#### Texte fourni
>>>>>

C’est une évidence, les propos tenus récemment par Robert Badinter au sujet de « l’absence de portée qu’il peut y avoir à maintenir Maurice Papon en prison à cet âge là » ne peuvent pas laisser indifférent.
Car enfin, quoi, si cet enfoiré de Papon avait été jugé plus tôt, le problème de son âge ne se serait pas posé ! Et puis comment éprouver ne fusse que trois onces de commisération pour ce fonctionnaire servile de la déportation des juifs bordelais et du massacre d’Algériens désarmés ?
Et, enfin, de quoi se mêle ce grand bourgeois rose dont l’humanisme militant se fait nettement moins disert quand il s’agit de tonner contre le quotidien de la justice de classe.
Bref, c’est peut dire que les propos de Robert Badinter n’ont pas du susciter beaucoup d’enthousiasme dans nos rangs.

<<<<<

#### Consigne A
Relevez, dans l'ordre, le premier mot de chacun des paragraphes du texte fourni.

Entrées enregistrées
>>>>>

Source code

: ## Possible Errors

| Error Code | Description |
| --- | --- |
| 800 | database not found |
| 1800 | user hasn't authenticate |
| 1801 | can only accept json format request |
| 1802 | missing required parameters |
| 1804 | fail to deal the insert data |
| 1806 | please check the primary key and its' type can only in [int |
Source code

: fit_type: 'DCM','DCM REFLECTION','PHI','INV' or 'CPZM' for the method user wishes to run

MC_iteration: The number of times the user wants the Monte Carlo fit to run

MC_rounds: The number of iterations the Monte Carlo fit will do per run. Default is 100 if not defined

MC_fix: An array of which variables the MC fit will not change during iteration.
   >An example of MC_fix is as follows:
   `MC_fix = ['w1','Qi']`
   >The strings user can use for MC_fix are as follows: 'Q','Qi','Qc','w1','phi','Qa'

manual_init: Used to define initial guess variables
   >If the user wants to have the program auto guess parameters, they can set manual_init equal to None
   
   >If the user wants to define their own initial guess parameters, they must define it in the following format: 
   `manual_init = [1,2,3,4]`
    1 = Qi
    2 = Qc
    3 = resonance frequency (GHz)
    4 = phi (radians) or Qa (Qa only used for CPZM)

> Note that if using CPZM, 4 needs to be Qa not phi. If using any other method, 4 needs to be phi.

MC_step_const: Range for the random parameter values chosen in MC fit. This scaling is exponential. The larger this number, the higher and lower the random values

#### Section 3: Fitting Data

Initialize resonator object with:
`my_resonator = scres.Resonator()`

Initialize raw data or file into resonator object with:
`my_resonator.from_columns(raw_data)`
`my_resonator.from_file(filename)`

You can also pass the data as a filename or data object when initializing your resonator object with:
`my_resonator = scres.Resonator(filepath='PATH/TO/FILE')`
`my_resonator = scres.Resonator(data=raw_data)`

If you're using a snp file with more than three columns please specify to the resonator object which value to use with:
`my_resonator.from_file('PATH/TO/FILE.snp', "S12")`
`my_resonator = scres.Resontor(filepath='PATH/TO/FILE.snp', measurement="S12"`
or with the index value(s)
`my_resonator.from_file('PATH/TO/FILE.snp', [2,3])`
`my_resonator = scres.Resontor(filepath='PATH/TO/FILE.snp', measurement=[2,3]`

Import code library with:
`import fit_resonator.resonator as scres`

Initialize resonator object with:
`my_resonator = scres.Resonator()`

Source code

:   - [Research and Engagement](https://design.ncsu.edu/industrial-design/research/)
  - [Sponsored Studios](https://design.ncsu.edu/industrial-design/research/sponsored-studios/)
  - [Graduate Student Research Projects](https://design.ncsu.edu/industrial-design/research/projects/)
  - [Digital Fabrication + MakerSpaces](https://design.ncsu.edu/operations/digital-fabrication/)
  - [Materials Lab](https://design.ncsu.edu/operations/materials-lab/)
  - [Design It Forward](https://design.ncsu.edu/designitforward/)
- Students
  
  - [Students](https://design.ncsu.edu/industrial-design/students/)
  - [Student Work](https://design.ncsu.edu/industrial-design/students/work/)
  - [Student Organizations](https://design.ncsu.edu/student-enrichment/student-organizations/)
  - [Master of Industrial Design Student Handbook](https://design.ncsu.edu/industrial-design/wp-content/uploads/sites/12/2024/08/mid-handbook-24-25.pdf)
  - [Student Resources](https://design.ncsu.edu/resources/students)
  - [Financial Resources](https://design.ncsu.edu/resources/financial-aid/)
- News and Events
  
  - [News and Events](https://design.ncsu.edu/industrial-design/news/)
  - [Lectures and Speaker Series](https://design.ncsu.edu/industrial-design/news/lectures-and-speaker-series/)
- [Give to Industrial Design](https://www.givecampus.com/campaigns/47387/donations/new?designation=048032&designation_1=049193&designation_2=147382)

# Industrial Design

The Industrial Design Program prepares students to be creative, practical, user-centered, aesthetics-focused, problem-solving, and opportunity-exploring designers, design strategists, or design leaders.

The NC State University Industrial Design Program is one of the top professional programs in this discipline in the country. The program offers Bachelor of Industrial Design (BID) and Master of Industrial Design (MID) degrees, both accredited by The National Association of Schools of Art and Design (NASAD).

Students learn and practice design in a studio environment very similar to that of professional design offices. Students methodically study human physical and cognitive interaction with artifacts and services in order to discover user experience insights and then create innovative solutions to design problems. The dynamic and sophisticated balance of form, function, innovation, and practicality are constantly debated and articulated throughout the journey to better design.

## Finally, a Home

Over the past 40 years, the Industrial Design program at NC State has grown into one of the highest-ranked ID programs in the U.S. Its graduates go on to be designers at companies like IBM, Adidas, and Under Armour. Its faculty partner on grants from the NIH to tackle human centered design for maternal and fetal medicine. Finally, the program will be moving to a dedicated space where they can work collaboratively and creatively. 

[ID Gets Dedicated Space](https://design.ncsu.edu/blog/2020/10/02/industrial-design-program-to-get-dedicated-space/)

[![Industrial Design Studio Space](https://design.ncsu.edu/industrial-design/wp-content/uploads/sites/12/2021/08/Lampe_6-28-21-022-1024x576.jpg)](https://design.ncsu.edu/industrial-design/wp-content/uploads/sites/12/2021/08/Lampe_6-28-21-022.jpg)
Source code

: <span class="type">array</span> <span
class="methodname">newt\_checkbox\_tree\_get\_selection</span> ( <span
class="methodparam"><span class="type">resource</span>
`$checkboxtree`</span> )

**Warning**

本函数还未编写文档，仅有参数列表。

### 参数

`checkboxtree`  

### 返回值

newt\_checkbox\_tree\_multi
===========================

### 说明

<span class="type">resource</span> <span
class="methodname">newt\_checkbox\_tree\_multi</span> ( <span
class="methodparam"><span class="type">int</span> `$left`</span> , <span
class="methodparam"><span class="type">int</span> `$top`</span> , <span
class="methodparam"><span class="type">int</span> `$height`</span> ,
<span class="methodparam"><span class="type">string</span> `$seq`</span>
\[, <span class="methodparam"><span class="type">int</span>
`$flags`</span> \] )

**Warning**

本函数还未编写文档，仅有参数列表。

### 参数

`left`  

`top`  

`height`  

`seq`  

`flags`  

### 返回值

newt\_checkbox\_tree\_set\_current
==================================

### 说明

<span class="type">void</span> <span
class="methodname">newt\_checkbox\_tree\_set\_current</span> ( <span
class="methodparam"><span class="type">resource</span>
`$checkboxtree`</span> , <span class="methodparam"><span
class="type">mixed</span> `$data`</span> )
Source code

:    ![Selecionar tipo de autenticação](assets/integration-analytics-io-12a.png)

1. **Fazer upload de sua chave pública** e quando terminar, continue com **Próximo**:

<<<<<

#### Consigne B
Reproduisez fidèlement, dans les enregistrements, tout ce qui s'étend de la ligne contenant « MC_fix: An array » jusqu'à la ligne contenant « needs to be phi. », ces deux lignes incluses.

#### Corrigé A
C’est, Car, Et, Bref

#### Corrigé B
MC_fix: An array of which variables the MC fit will not change during iteration.
   >An example of MC_fix is as follows:
   `MC_fix = ['w1','Qi']`
   >The strings user can use for MC_fix are as follows: 'Q','Qi','Qc','w1','phi','Qa'

manual_init: Used to define initial guess variables
   >If the user wants to have the program auto guess parameters, they can set manual_init equal to None
   
   >If the user wants to define their own initial guess parameters, they must define it in the following format: 
   `manual_init = [1,2,3,4]`
    1 = Qi
    2 = Qc
    3 = resonance frequency (GHz)
    4 = phi (radians) or Qa (Qa only used for CPZM)

> Note that if using CPZM, 4 needs to be Qa not phi. If using any other method, 4 needs to be phi.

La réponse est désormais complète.